* _BRIEF_
Quote the stretch of items from the line containing "right hip: (589, 545, 3)" through the line containing "right ankle: (805, 651, 64)", word for word.

*** Opening DATA TO PROCESS ***

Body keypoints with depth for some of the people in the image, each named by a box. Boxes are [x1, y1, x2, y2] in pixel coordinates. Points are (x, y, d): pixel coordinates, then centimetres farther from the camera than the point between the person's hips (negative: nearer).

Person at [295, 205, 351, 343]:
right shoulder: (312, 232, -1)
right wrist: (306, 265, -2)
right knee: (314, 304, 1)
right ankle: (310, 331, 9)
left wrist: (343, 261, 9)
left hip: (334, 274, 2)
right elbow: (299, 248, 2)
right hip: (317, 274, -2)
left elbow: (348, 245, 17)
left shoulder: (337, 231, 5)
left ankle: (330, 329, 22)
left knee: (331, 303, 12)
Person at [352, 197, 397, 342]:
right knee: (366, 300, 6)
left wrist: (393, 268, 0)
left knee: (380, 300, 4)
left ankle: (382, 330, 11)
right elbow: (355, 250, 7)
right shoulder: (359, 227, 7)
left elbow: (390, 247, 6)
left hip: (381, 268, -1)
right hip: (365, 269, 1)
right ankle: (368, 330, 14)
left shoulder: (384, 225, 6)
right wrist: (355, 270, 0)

*** Closing DATA TO PROCESS ***
*** Opening DATA TO PROCESS ***

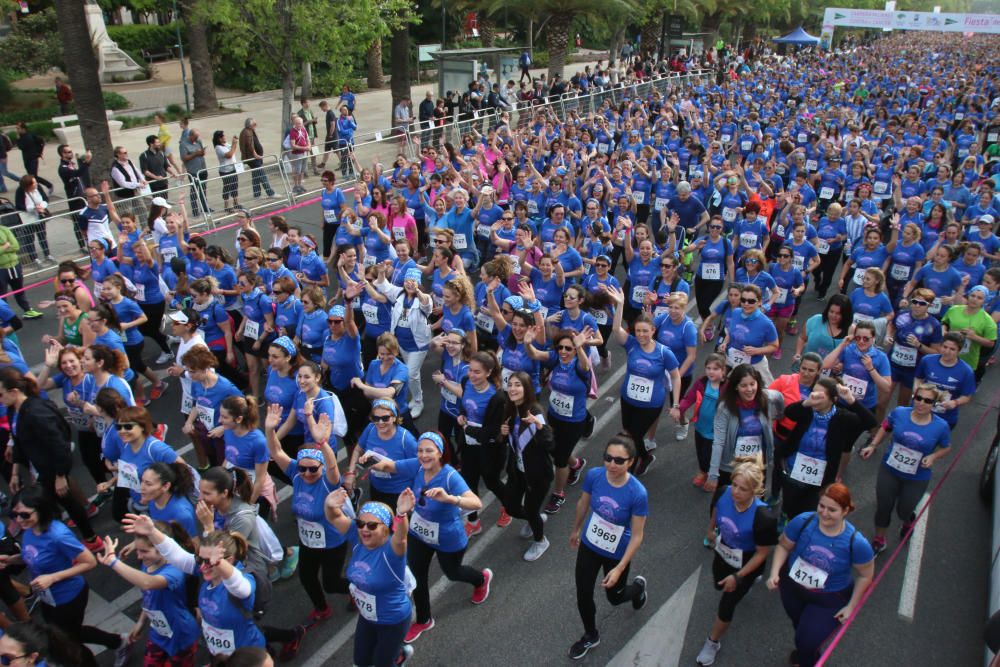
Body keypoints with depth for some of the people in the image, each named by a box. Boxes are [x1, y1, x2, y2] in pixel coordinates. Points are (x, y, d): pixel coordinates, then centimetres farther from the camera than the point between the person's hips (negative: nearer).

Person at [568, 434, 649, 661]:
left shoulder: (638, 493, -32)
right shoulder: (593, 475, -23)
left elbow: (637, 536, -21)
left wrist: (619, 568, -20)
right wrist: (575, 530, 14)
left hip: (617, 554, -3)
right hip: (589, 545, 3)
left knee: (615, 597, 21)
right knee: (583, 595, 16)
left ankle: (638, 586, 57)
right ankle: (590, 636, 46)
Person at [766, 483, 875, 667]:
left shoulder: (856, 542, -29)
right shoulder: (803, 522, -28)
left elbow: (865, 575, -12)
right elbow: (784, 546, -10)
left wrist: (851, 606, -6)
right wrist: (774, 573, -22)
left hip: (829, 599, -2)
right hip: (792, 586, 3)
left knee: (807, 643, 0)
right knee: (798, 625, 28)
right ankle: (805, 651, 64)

*** Closing DATA TO PROCESS ***

* _PROBLEM SOLUTION_
right hip: (589, 545, 3)
left knee: (615, 597, 21)
right knee: (583, 595, 16)
left ankle: (638, 586, 57)
right ankle: (590, 636, 46)
Person at [766, 483, 875, 667]:
left shoulder: (856, 542, -29)
right shoulder: (803, 522, -28)
left elbow: (865, 575, -12)
right elbow: (784, 546, -10)
left wrist: (851, 606, -6)
right wrist: (774, 573, -22)
left hip: (829, 599, -2)
right hip: (792, 586, 3)
left knee: (807, 643, 0)
right knee: (798, 625, 28)
right ankle: (805, 651, 64)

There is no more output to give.